Colegas especulam de todas as formas. Moradores dão como certo que o homem vai aparecer nos seus respectivos bairros. Na Cidade de Deus, tem até quem afirme que o presidente vai bater um pênalti numa pelada no campinho da pracinha.

O olho cresce. Afinal, se isso acontecer, sei que será a grande imagem da cobertura. Um presidente norte-americano, negro, num bairro pobre de uma cidade brasileira, jogando futebol. Foto mais emblemática, difícil.

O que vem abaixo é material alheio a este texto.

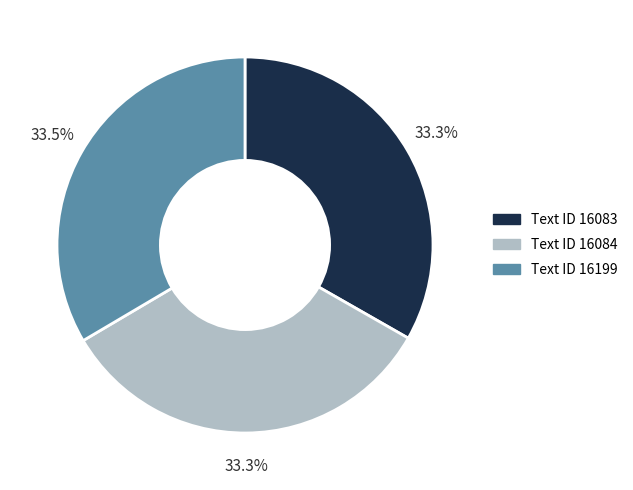

What percentage do Text ID 16083 and Text ID 16199 together represent?

66.7%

E voltando ao Sandro Moser, não pensem que ele se deu por vencido. Se o jeitinho não cola com a segurança de Obama, com os moradores dá-se um jeito. Como não havia conseguido entrar na base área no dia anterior, o Sandro tratou de ir à Cidade de Deus para fazer o reconhecimento da área. Dessa vez os homens de preto não o iriam impedir de fazer seu trabalho. Ele tratou de fazer umas entrevistas com o povão de adianto e, na base da conversa, conseguiu alugar uma vaga para mim e para ele na laje do barraco de uma moradora vizinha da pracinha onde o homem iria visitar a comunidade. Preço da investida: R$ 100.

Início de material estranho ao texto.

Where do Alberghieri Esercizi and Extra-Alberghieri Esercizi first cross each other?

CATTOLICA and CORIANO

Aposta feita e começa a movimentação de seguranças. Em cada telhado, militares com fuzis e binóculos eram vizinhos de fotógrafos, também de olho em tudo. Profissionais de imprensa espalhados por todas as lajes da favela. Cada um apostando na sua informação. Eu, é claro, apostando na batida do pênalti no campinho de terra.

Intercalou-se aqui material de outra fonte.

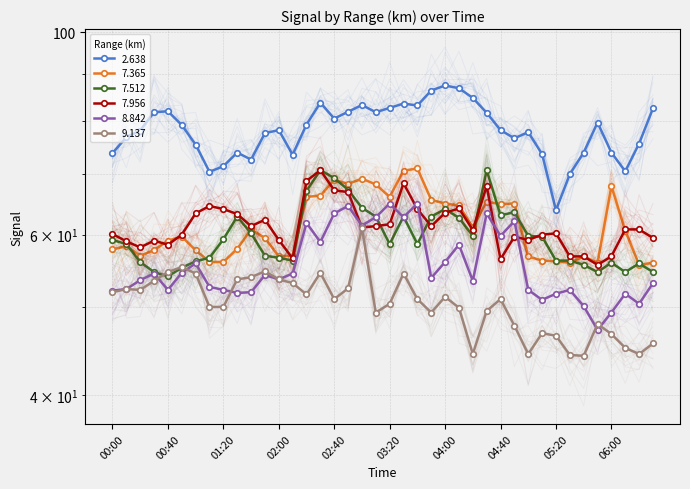

True or false:   8.842 has more than 0 points higher than both neighbors.

True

Informações desencontradas começam a dar pistas de que foi tudo em vão e o presidente não vai aparecer. Depois de já ter acompanhado a chegado do big boss na base aérea e ter passado por inúmeras revistas, começo a duvidar de que vão levar o homem a Cidade de Deus.

A tensão começa quando helicópteros começam a sobrevoar a favela. Alguns minutos depois, surge o comboio. Os carros passam ao lado da laje onde eu estava e não param no campinho. O comboio vai pra uma escola próxima. Tem muita gente da imprensa, do mundo todo, e é claro que alguém apostou na escola. Agências e os jornais da cidade cobrem um evento como este com toda a equipe. Portanto, sempre têm alguém nos lugares onde o presidente norte-americano possa aparecer.

Eu e alguns fotógrafos começamos a pensar que perdemos a foto. Alguns que estavam comigo abandonam a laje. Mas eu decido insistir. E não é que a comitiva decide passar bem onde estou e, parece que até combinado, o Obama ainda dá um tchauzinho exatamente na minha direção

Sorte é para quem tem fé. E não seria na Cidade de Deus que Ele iria me abandonar.

As fotos estão aí. Não são as melhores imagens do Obama na favela. Mas para quem não tinha credencial, não conhecia o território e já estava quase sem esperança de conseguir algo, fiquei muito satisfeito com o material que produzi. Yes, We can!